Re: Have I found an interval arithmetic bug? - Mailing list pgsql-hackers

From Bruce Momjian
Subject Re: Have I found an interval arithmetic bug?
Date
Msg-id 20210402180549.GF9270@momjian.us
Whole thread Raw
Responses Re: Have I found an interval arithmetic bug?
Re: Have I found an interval arithmetic bug?
List pgsql-hackers
On Thu, Apr  1, 2021 at 09:46:58PM -0700, Bryn Llewellyn wrote:
> Or am I misunderstanding something?
> 
> Try this. The result of each “select” is shown as the trailing comment on the
> same line. I added whitespace by hand to line up the fields.
> 
> select interval '-1.7 years';                          -- -1 years -8 mons
> 
> select interval '29.4 months';                         --  2 years  5 mons 12
> days
> 
> select interval '-1.7 years 29.4 months';              --           8 mons 12
> days << wrong
> select interval '29.4 months -1.7 years';              --           9 mons 12
> days
> 
> select interval '-1.7 years' + interval '29.4 months'; --           9 mons 12
> days
> select interval '29.4 months' + interval '-1.7 years'; --           9 mons 12
> days
> 
> As I reason it, the last four “select” statements are all semantically the
> same. They’re just different syntaxes to add the two intervals  the the first
> two “select” statements use separately. There’s one odd man out. And I reason
> this one to be wrong. Is there a flaw in my reasoning?

[Thread moved to hackers.]

Looking at your report, I thought I could easily find the cause, but it
wasn't obvious.  What is happening is that when you cast a float to an
integer in C, it rounds toward zero, meaning that 8.4 rounds to 8 and
-8.4 rounds to -8.  The big problem here is that -8.4 is rounding in a
positive direction, while 8.4 rounds in a negative direction.  See this:

    int(int(-8.4) + 29)
            21
    int(int(29) + -8.4)
            20

When you do '-1.7 years' first, it become -8, and then adding 29 yields
21.  In the other order, it is 29 - 8.4, which yields 20.6, which
becomes 20.  I honestly had never studied this interaction, though you
would think I would have seen it before.  One interesting issue is that
it only happens when the truncations happen to values with different
signs --- if they are both positive or negative, it is fine.

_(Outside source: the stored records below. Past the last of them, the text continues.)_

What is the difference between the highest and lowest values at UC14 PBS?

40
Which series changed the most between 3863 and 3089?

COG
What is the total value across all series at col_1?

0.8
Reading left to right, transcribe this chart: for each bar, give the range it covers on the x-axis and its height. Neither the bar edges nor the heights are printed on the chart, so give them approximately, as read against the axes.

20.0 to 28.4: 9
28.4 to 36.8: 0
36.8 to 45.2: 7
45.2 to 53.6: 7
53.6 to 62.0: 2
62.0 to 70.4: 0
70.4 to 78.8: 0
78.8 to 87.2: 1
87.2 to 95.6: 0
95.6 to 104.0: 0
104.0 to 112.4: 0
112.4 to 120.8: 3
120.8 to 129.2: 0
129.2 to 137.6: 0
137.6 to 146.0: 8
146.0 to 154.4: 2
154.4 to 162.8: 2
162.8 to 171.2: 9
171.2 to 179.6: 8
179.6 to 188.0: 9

The best fix I think is to use rint()/round to round to the closest
integer, not toward zero.  The attached patch does this in a few places,
but the code needs more research if we are happy with this approach,
since there are probably other cases.  Using rint() does help to produce
more accurate results, thought the regression tests show no change from
this patch.

> Further… there’s a notable asymmetry. The fractional part of “1.7 years” is 8.4
> months. But the fractional part of the months value doesn’t spread further down
> into days. However, the fractional part of “29.4 months” (12 days) _does_
> spread further down into days. What’s the rationale for this asymmetry?

Yes, looking at the code, it seems we only spill down to one unit, not
more.  I think we need to have a discussion if we want to change that. 
I think the idea was that if you specify a non-whole number, you
probably want to spill down one level, but don't want it spilling all
the way to milliseconds, which is certainly possible.

> I can’t see that my observations here can be explained by the difference
> between calendar time and clock time. Here I’m just working with non-metric
> units like feet and inches. One year is just defined as 12 months. And one
> month is just defined as 30 days. All that stuff about adding a month to
> 3-Feb-2020 taking you to 3-Mar-2020 (same for leap years an non-leap years) ,
> and that other stuff about adding one day to 23:00 on the day before the
> “spring forward” moment taking you to 23:00 on the next day (i.w. when
> intervals are added to timestamps) is downstream of simply adding two
> intervals.

Ah, seems you have done some research.  ;-)

-- 
  Bruce Momjian  <bruce@momjian.us>        https://momjian.us
  EDB                                      https://enterprisedb.com

  If only the physical world exists, free will is an illusion.